I don't think it's good for making maps on its own because some features it lacks, but it's good in accompanying another program. I use Affinity and Other World Mapper as part of my chain. I don't regret buying them, especially if you wait until Black Friday it will probably be half off.
Let's look at features. Affinity Photo can now put text on a vector curve which is more powerful than Photoshop, unless that's changed since I last used it, but it doesn't have the hard bezel that some people use to make topographic mountains. It also won't let you chain a bunch of strokes together on a shape, or use a texture fill, both of which are very useful for mapping. So, you'll find making an echo outline a pain in the butt compared to Photoshop or Clip Studio Paint, you can't even do an expand-stroke the selection-expand-stroke the selection chain because of how their 'outline' works... it makes a selection mask of what you outlined instead. So I think you might have to make a shape with a gradient outline instead for the easiest way.

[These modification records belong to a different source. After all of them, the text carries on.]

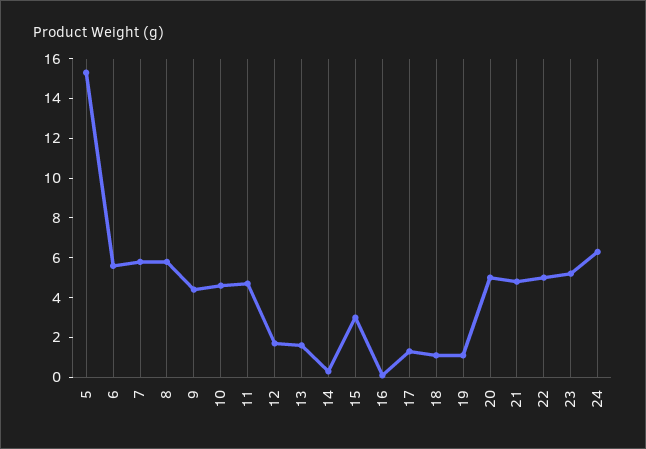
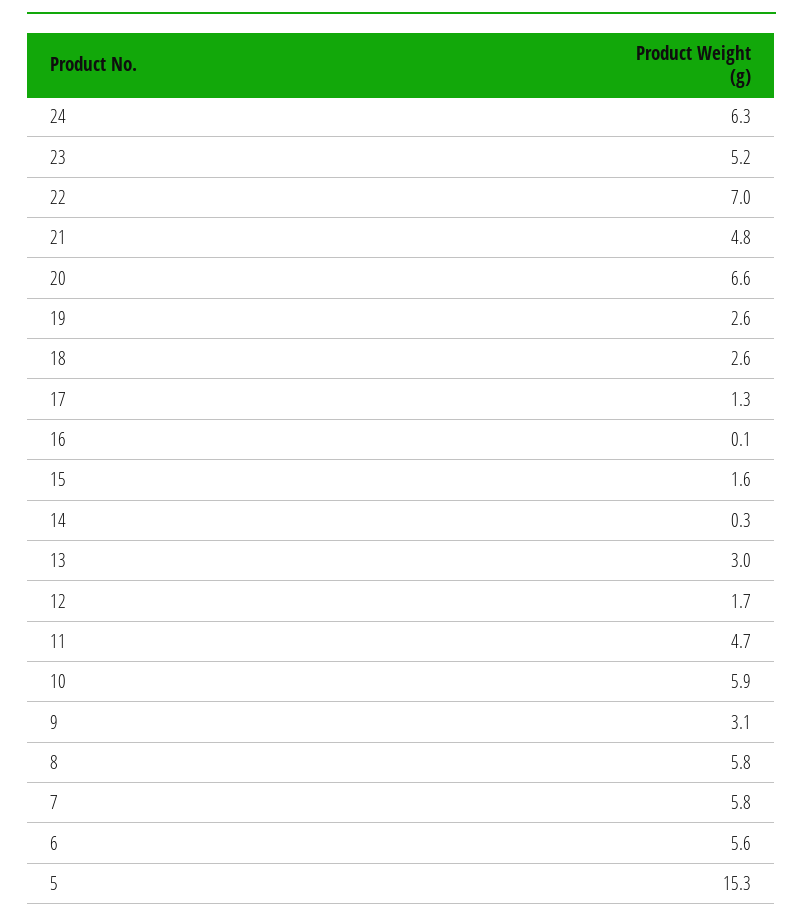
9: 4.5 -> 3.1
10: 4.5 -> 5.9
13: 1.5 -> 3
15: 3 -> 1.6
18: 1 -> 2.6
19: 1 -> 2.6
20: 5 -> 6.6
22: 5 -> 7

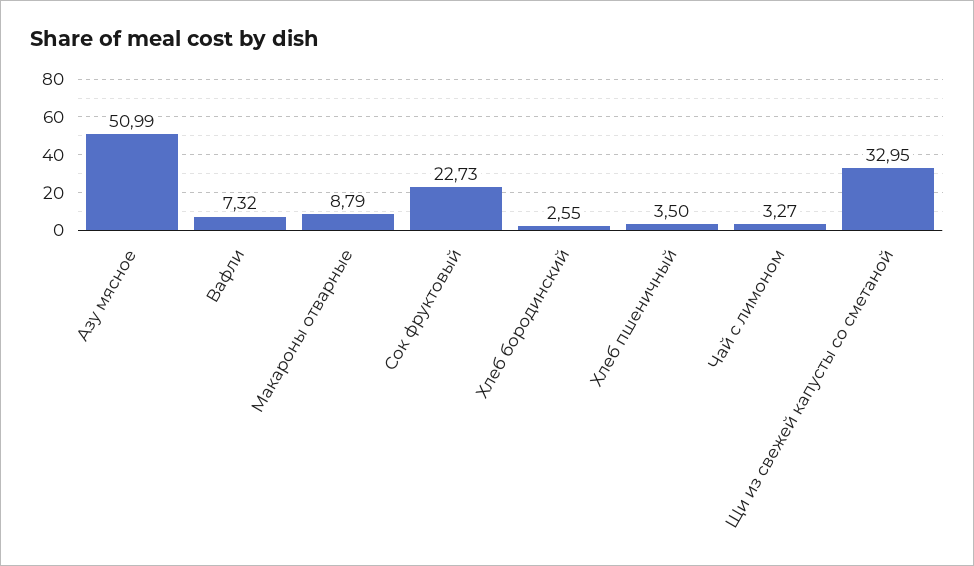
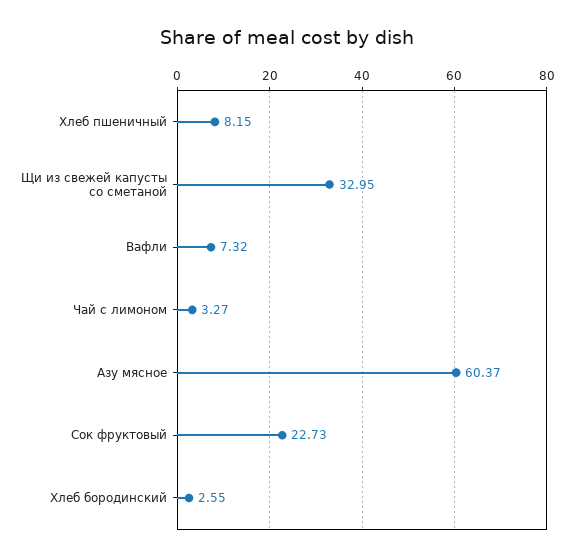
Азу мясное: 50.99 -> 60.37
Макароны отварные: 8.79 -> none
Хлеб пшеничный: 3.5 -> 8.15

Its batch processing is also different than Photoshop's. But it does have options that will work for things like say, having made a sheet of assets that you want to save separately, or running an action over an entire file folder of images.

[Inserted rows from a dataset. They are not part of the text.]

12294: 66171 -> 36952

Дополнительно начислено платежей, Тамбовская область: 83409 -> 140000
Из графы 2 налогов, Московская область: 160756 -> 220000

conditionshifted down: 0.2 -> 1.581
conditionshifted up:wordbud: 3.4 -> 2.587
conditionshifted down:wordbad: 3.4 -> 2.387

I am not a fan of its custom brush handling, and have never made cartography brushes in Affinity... I use Clip Studio Paint for the drawing part of my flow most of the time. There are a few exceptions but it just doesn't feel like a good program for painting in, inking and coloring sure, but not painting. Affinity Design is good if you want to make decorations with vector.
The lack of a texture-to-layer fill does make it inconvenient for battlemap creation. I believe it has a form of a texture fill, but it isn't the same as making a saved texture fill / layer style in Photoshop... you have to open up a file each time to fill in that file as a bitmap fill.
Anyway, it has its place. I'm glad I bought them. I use them often, just not for 100% of map making.